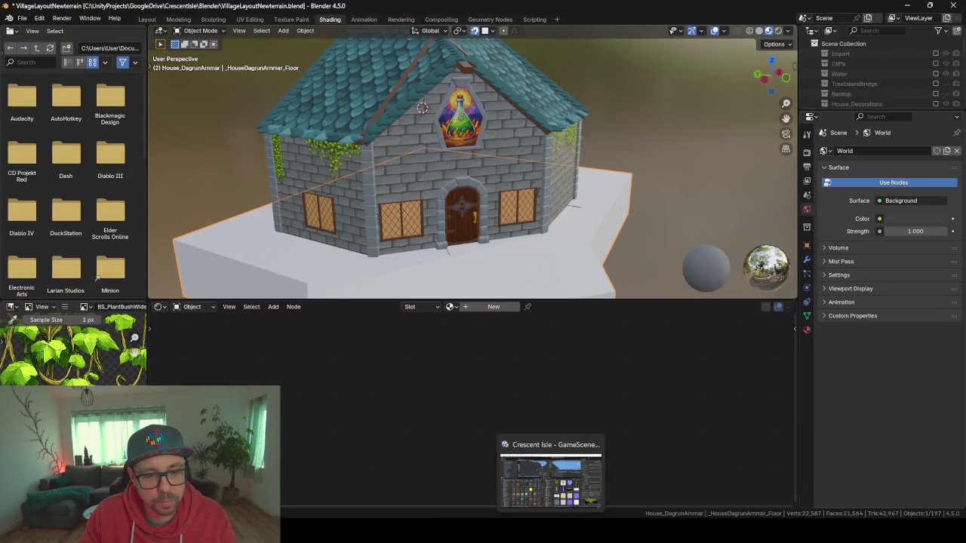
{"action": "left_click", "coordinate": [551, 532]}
------------------------
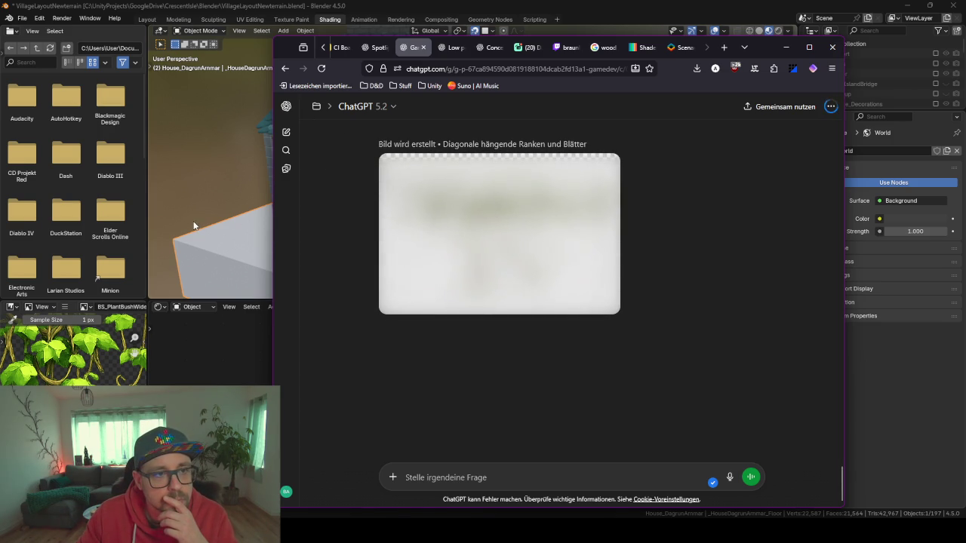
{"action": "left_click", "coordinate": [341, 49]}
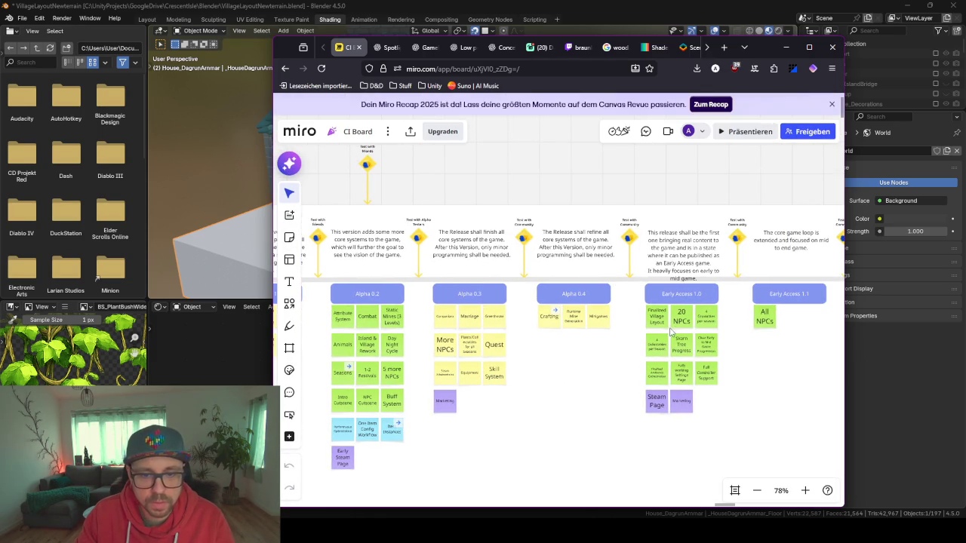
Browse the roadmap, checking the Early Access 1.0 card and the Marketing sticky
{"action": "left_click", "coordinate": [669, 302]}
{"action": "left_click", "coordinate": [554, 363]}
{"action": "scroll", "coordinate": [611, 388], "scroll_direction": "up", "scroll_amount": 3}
------------------------
#### WORK ITEM:
The result should be every line that contains "coordinate", copied from the entries.

#### RESPONSE AREA:
{"action": "left_click", "coordinate": [551, 532]}
{"action": "left_click", "coordinate": [341, 49]}
{"action": "left_click", "coordinate": [669, 302]}
{"action": "left_click", "coordinate": [554, 363]}
{"action": "scroll", "coordinate": [611, 388], "scroll_direction": "up", "scroll_amount": 3}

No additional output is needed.